• **Selected extract**:
The agreement settles a lawsuit filed against the district by the American Civil Liberties Union on behalf of Tina Weber, a mother whose children attend school in the district. But district spokesman Chris Williams said the settlement applies primarily to the book in question, and the district's policy of reviewing library books for offensive content remains in place.
The lawsuit was filed after the district removed "In Our Mothers' House" by Patricia Polacco from four school library shelves to be placed behind counters as the result of a petition by a group of parents. Students were still able to check out and access the book, but only with parental permission.
Earlier this month, Assistant Superintendent Pamela Park instructed librarians to return the book to library shelves. Park said the existing library computer system, which allows parents to block their children from accessing certain books, is sufficient to address what individual parents find objectionable.
The lawsuit also took issue with the district's argument that "In Our Mothers' House" violated the state's sex education law, which prohibits schools from using educational materials that endorse or advocate for homosexuality.
According to the ACLU of Utah, the district has agreed that library books do not fall under the sex education statute and furthermore that a depiction of a family with same-sex parents does not constitute advocacy of homosexuality.

• **Information given**:
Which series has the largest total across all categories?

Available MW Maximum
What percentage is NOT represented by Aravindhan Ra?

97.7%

...

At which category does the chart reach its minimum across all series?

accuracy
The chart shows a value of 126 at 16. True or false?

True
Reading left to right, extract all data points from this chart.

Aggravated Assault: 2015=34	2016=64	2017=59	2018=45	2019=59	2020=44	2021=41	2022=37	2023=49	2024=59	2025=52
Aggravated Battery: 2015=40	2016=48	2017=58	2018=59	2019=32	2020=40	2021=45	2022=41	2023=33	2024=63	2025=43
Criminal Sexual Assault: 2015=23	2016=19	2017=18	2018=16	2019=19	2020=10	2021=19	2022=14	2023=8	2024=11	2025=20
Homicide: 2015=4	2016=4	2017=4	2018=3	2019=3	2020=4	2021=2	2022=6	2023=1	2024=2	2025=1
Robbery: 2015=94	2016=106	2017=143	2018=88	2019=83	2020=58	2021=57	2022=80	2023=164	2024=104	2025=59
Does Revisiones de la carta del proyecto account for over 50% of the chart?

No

==

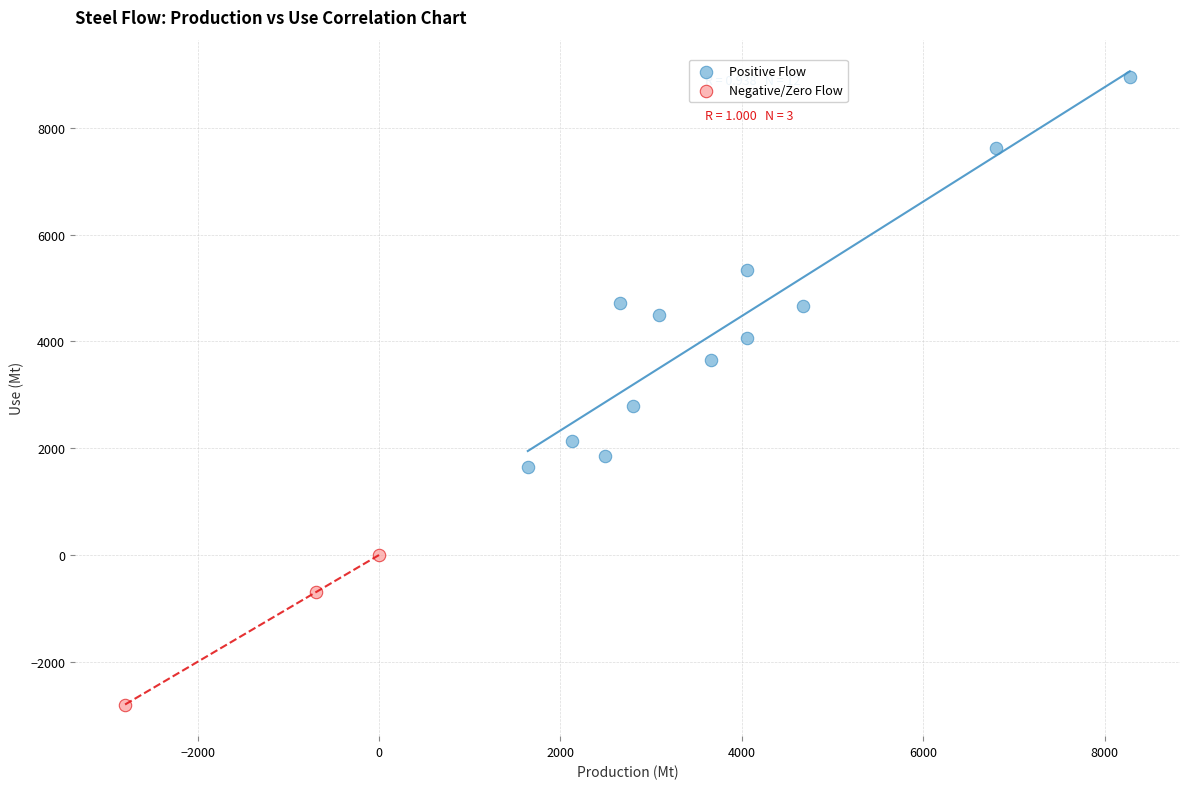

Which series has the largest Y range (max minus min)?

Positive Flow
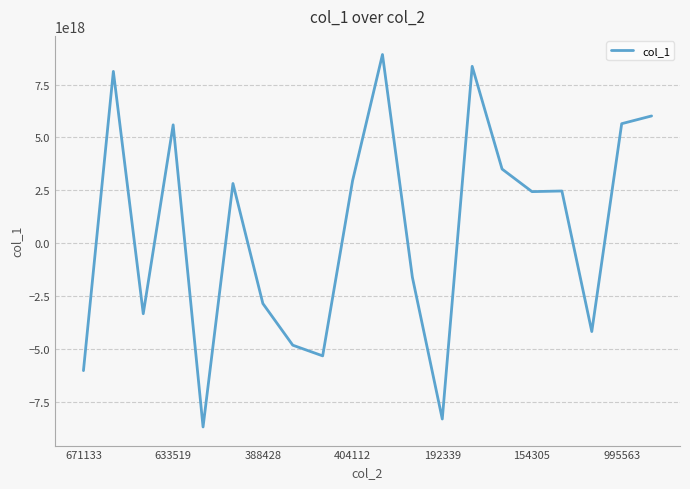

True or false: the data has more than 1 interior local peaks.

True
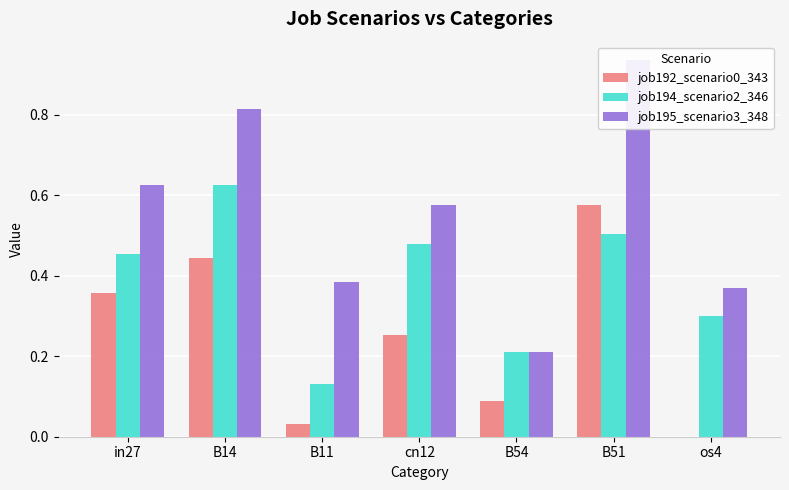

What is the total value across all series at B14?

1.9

• **Activity list**:
1. List every person named in the passage about the library book settlement.
2. According to the passage about the library book settlement, who told librarians to put the book back on library shelves?
3. Continue the passage about the library book settlement from its final sentence.

• **Answers by item**:
1. Tina Weber, Chris Williams, Patricia Polacco, Pamela Park

2. Assistant Superintendent Pamela Park

3.
In the terms of the settlement, provided to the Deseret News by Davis School District, the district agrees to not rely on the current wording of the sex education statute as a basis to remove or restrict access to school library books.
“We're glad that the school (district) agrees that they can't remove a book from the shelves just because some people don't agree with its content,” said John Mejia, legal director of the ACLU of Utah. “Children shouldn't be discouraged from learning about different families or cultures by keeping books behind a counter as if there was something wrong with them.”
Williams said books deemed objectionable will still be subject to review under district policy. The settlement also states that it does not represent an admission of liability, but rather is a "compromise of disputed claims."